Can you put every line of text in the data below into a JSON list of strings, one string per line, with blank lines omitted? Leave the pictures out of the answer.
• • • • • • •
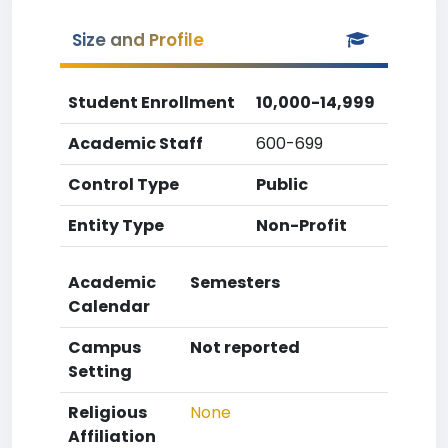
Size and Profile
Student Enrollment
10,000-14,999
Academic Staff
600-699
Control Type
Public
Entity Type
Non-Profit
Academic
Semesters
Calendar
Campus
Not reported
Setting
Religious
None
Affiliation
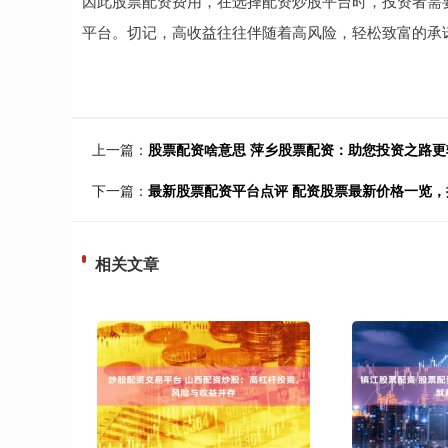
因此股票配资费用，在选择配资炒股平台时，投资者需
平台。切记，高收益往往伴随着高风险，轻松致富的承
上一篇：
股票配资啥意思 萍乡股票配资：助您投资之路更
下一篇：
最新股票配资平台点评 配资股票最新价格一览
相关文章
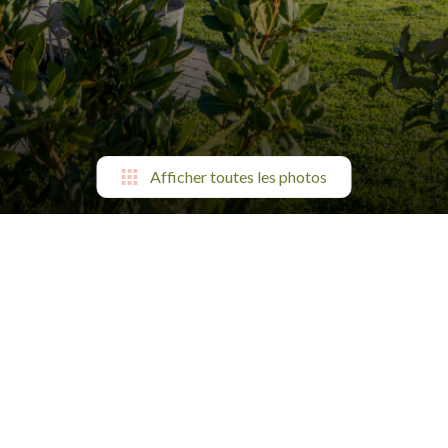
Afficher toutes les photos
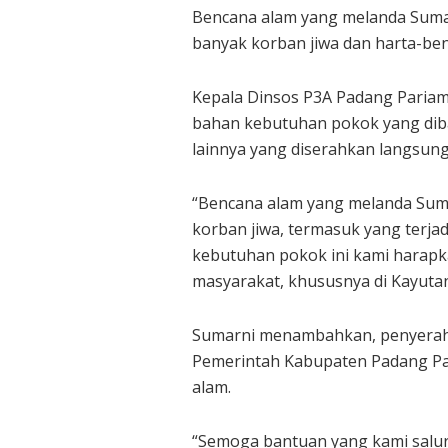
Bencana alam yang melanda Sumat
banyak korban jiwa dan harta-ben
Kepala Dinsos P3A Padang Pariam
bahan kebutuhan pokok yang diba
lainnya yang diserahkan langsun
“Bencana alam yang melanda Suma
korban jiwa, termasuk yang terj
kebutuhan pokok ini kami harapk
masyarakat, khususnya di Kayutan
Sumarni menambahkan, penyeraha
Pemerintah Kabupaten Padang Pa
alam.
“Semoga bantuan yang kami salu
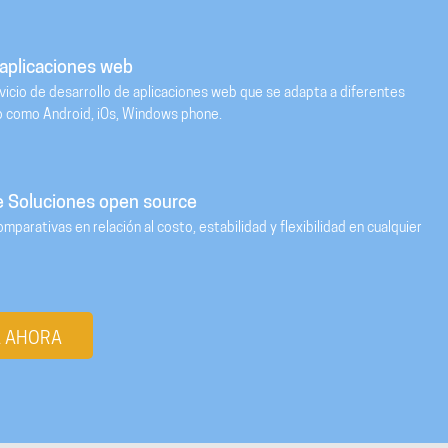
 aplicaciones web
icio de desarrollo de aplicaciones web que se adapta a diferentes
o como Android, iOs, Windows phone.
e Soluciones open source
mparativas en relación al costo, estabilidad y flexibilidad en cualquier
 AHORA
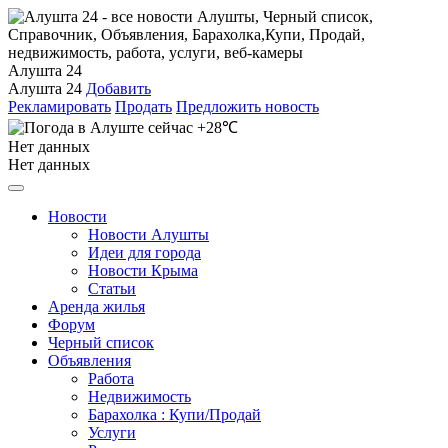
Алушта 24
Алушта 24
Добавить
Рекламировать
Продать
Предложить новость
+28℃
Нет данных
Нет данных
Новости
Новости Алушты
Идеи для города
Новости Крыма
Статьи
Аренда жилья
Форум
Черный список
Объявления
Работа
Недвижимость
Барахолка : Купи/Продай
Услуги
• • • • • • •
• **THE ANSWER**:
[
  "Size and Profile",
  "Student Enrollment",
  "10,000-14,999",
  "Academic Staff",
  "600-699",
  "Control Type",
  "Public",
  "Entity Type",
  "Non-Profit",
  "Academic",
  "Semesters",
  "Calendar",
  "Campus",
  "Not reported",
  "Setting",
  "Religious",
  "None",
  "Affiliation",
  "因此股票配资费用，在选择配资炒股平台时，投资者需",
  "平台。切记，高收益往往伴随着高风险，轻松致富的承",
  "上一篇：",
  "股票配资啥意思 萍乡股票配资：助您投资之路更",
  "下一篇：",
  "最新股票配资平台点评 配资股票最新价格一览",
  "相关文章",
  "Afficher toutes les photos",
  "Bencana alam yang melanda Sumat",
  "banyak korban jiwa dan harta-ben",
  "Kepala Dinsos P3A Padang Pariam",
  "bahan kebutuhan pokok yang diba",
  "lainnya yang diserahkan langsun",
  "“Bencana alam yang melanda Suma",
  "korban jiwa, termasuk yang terj",
  "kebutuhan pokok ini kami harapk",
  "masyarakat, khususnya di Kayutan",
  "Sumarni menambahkan, penyeraha",
  "Pemerintah Kabupaten Padang Pa",
  "alam.",
  "“Semoga bantuan yang kami salu",
  " aplicaciones web",
  "icio de desarrollo de aplicaciones web que se adapta a diferentes",
  "o como Android, iOs, Windows phone.",
  "e Soluciones open source",
  "mparativas en relación al costo, estabilidad y flexibilidad en cualquier",
  " AHORA",
  "Алушта 24",
  "Алушта 24",
  "Добавить",
  "Рекламировать",
  "Продать",
  "Предложить новость",
  "+28℃",
  "Нет данных",
  "Нет данных",
  "Новости",
  "Новости Алушты",
  "Идеи для города",
  "Новости Крыма",
  "Статьи",
  "Аренда жилья",
  "Форум",
  "Черный список",
  "Объявления",
  "Работа",
  "Недвижимость",
  "Барахолка : Купи/Продай",
  "Услуги"
]